#### [DOCUMENT TEXT]
-=-=-

The poller needs a helper prepare_submission_dir_for_job that:

  • Downloads the code zip
  • Writes a meta.json that the existing dispatcher expects
  • Calls existing dispatcher.prepare_submission_dir(...) with the right args

Look at existing Sandbox/dispatcher/dispatcher.py::prepare_submission_dir (already there) and Sandbox/dispatcher/testdata.py for get_problem_root / get_problem_meta to understand testdata fetching. The new helper wires these together with the downloaded code.

# Sandbox/agent/poller.py
"""Poller daemon thread: pulls jobs from backend, hands to dispatcher."""
import logging
import tempfile
import threading

from dispatcher.constant import Language
from dispatcher.testdata import (
    ensure_testdata,
    get_problem_meta,
    get_problem_root,
)
from .client import BackendClient

log = logging.getLogger(__name__)


def prepare_submission_dir_for_job(dispatcher, job: dict, client: BackendClient):
    """Download code + ensure testdata + extract into dispatcher's submission dir.

    Reuses the existing dispatcher.prepare_submission_dir() — same testdata
    fetching path as the old POST /submit handler.
    """
    submission_id = job["submission_id"]
    problem_id = job["problem_id"]
    language = Language(job["language"])

    ensure_testdata(problem_id)
    meta = get_problem_meta(problem_id, language)

    with tempfile.NamedTemporaryFile(suffix=".zip") as tmp:
        client.download_code(job["code_url"], tmp.name)
        with open(tmp.name, "rb") as src:
            dispatcher.prepare_submission_dir(
                root_dir=dispatcher.SUBMISSION_DIR,
                submission_id=submission_id,
                meta=meta,
                source=src,
                testdata=get_problem_root(problem_id),
            )


class PollerThread(threading.Thread):
    """Polls backend for jobs and dispatches them to the internal dispatcher."""

    def __init__(
        self,
        client: BackendClient,
        runner_id: str,
        dispatcher,                 # existing Dispatcher instance
        poll_interval_sec: float,
        shutdown_event: threading.Event,
    ):
        super().__init__(daemon=True, name="poller")
        self.client = client
        self.runner_id = runner_id
        self.dispatcher = dispatcher
        self.poll_interval_sec = poll_interval_sec
        self.shutdown_event = shutdown_event

    def run(self) -> None:
        while not self.shutdown_event.is_set():
            if not self.dispatcher.has_capacity():
                self.shutdown_event.wait(timeout=0.5)
                continue
            try:
                job = self.client.next_job(runner_id=self.runner_id)
            except BackendClient.TransientError as e:
                log.warning(f"next_job failed: {e}")
                self.shutdown_event.wait(timeout=self.poll_interval_sec)
                continue
            except BackendClient.AuthError as e:
                log.error(f"next_job auth failed: {e}")
                self.shutdown_event.wait(timeout=self.poll_interval_sec)
                continue

            if job is None:
                self.shutdown_event.wait(timeout=self.poll_interval_sec)

-=-=-

#### [DATA PROVIDED]
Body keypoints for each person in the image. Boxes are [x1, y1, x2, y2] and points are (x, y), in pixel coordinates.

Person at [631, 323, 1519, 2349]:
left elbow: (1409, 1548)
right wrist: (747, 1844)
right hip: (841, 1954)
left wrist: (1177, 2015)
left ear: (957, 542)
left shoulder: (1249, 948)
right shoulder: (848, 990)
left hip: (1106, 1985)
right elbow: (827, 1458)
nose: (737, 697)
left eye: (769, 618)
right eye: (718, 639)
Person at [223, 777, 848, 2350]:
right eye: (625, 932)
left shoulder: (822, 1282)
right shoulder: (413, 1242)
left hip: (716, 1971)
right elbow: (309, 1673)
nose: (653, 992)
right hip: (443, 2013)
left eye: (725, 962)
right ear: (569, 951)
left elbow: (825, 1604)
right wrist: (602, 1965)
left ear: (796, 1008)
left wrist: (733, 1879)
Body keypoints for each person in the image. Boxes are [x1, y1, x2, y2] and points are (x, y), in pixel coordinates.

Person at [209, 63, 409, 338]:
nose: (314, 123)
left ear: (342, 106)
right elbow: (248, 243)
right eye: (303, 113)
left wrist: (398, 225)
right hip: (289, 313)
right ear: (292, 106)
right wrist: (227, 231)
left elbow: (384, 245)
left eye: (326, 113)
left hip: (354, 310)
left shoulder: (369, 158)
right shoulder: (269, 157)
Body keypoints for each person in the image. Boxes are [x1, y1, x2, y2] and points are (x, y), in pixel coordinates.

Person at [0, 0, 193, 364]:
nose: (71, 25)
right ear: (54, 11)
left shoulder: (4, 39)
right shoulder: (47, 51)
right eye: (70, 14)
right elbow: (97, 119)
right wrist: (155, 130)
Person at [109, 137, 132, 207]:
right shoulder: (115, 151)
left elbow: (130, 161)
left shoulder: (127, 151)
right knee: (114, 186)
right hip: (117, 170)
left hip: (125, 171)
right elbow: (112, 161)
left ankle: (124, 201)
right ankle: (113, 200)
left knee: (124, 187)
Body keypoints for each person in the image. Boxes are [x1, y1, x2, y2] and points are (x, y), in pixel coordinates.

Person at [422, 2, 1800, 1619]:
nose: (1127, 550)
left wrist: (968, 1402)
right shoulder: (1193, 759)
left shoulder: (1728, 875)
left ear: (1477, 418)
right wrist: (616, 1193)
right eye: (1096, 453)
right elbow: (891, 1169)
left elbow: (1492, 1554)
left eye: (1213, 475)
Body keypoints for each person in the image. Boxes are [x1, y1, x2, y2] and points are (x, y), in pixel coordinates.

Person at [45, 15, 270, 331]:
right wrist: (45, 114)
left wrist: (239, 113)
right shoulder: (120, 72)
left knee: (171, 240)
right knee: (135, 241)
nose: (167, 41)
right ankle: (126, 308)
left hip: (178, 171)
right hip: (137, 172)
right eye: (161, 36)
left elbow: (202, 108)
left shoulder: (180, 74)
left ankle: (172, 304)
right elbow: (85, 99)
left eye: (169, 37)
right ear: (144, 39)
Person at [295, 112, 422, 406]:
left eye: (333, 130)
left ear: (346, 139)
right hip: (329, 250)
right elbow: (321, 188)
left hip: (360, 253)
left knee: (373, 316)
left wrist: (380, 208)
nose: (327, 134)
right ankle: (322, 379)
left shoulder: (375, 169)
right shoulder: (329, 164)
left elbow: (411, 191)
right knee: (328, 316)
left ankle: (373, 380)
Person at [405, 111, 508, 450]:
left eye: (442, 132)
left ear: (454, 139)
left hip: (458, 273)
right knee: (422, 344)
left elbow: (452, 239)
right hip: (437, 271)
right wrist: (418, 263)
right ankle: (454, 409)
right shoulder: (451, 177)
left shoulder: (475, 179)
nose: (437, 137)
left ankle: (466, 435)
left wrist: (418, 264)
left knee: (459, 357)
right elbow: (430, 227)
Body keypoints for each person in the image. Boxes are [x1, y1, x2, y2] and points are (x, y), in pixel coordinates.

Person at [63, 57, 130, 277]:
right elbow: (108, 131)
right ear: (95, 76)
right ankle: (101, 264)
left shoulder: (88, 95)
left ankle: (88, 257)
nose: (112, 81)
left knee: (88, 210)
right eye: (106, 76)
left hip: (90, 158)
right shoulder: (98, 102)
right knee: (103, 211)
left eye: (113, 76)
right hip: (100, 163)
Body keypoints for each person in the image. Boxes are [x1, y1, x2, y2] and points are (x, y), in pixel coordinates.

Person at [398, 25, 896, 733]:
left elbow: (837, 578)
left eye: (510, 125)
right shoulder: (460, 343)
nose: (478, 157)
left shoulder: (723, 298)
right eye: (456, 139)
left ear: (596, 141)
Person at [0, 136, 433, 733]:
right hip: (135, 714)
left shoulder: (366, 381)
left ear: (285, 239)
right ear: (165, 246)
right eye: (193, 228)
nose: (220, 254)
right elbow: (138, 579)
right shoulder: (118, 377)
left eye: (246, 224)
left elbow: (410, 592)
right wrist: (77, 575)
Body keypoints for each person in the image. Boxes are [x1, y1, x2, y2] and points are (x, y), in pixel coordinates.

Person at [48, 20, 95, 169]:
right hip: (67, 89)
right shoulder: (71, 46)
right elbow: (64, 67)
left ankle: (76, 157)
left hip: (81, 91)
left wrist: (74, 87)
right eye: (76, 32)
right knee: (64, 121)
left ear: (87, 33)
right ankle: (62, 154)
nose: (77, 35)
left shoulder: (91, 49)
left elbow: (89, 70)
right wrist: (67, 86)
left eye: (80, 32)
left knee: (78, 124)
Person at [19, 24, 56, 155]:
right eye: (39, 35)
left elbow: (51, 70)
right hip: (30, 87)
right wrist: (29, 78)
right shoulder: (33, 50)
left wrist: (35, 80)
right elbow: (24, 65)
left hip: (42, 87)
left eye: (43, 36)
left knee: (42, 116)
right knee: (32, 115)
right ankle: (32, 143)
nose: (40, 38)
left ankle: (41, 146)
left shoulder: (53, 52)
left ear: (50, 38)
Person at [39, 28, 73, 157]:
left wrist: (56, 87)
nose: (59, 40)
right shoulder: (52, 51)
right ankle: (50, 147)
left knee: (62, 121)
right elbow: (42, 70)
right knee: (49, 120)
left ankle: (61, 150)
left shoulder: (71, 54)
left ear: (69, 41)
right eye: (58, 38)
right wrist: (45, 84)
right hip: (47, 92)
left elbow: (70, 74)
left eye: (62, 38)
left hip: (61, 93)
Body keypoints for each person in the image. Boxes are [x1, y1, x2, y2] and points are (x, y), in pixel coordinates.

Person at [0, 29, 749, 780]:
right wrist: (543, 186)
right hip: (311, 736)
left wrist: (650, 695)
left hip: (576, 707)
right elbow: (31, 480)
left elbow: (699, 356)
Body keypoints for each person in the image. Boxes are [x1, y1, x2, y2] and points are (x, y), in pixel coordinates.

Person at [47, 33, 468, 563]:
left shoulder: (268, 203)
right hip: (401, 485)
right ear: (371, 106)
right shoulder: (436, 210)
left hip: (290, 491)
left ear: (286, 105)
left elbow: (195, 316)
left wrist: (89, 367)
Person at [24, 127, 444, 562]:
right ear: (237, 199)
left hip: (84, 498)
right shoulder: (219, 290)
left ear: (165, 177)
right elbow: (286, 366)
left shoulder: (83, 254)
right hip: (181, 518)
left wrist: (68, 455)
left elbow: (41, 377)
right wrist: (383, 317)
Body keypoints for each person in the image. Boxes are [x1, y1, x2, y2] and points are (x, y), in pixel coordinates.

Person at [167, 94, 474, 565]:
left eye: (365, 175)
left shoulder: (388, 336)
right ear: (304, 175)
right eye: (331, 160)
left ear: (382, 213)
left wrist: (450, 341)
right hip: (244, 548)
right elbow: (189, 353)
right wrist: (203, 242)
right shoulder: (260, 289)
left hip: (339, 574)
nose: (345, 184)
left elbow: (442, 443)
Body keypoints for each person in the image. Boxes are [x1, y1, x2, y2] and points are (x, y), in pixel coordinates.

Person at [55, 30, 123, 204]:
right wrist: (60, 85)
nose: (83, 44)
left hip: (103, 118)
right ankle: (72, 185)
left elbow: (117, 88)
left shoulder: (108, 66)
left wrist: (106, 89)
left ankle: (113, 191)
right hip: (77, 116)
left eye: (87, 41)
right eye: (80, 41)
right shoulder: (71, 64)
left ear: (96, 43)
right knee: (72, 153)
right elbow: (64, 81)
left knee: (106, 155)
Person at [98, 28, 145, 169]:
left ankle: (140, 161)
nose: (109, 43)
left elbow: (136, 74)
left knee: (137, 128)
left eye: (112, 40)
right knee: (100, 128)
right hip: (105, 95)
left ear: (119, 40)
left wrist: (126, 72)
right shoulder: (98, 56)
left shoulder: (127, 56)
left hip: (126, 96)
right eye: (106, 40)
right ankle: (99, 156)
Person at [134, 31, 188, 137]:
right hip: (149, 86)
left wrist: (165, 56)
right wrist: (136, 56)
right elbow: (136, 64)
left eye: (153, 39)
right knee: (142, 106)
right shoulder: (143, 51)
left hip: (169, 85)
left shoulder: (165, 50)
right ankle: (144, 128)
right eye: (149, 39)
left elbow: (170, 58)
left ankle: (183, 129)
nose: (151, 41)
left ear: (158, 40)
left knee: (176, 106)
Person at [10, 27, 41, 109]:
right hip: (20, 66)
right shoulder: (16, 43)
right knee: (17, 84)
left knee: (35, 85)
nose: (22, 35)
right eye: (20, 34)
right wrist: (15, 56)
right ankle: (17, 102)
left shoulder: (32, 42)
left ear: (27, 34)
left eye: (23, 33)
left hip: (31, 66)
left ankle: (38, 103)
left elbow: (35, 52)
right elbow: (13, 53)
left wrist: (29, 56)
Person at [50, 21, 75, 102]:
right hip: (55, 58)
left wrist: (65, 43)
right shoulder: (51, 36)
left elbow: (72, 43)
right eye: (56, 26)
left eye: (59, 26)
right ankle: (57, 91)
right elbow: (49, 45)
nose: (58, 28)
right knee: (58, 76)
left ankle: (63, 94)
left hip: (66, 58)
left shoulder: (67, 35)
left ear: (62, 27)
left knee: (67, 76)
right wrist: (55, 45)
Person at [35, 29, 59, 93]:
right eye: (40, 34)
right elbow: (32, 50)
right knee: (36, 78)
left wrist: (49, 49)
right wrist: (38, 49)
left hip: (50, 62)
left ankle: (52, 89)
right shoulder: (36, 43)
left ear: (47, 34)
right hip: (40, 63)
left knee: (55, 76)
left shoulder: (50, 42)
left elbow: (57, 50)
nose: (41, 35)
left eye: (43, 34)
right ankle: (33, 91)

-=-=-

#### [PARTS OF THE EXERCISE]
a: Answer from the poller excerpt, one line each:
(i) Which file holds get_problem_root and get_problem_meta?
(ii) What suffix does the temporary file created in prepare_submission_dir_for_job use?
(iii) In the run loop, what timeout is passed to shutdown_event.wait when the dispatcher has no capacity?
b: Render this sentence from the poller excerpt in Spanish: "The new helper wires these together with the downloaded code."
c: Name every parameter of PollerThread's __init__ method in the poller excerpt, leaving out self.

#### [ANSWERS TO THIS EXERCISE]
a:
(i) Sandbox/dispatcher/testdata.py
(ii) .zip
(iii) 0.5

b: La nueva función auxiliar conecta estas piezas con el código descargado.

c: client, runner_id, dispatcher, poll_interval_sec, shutdown_event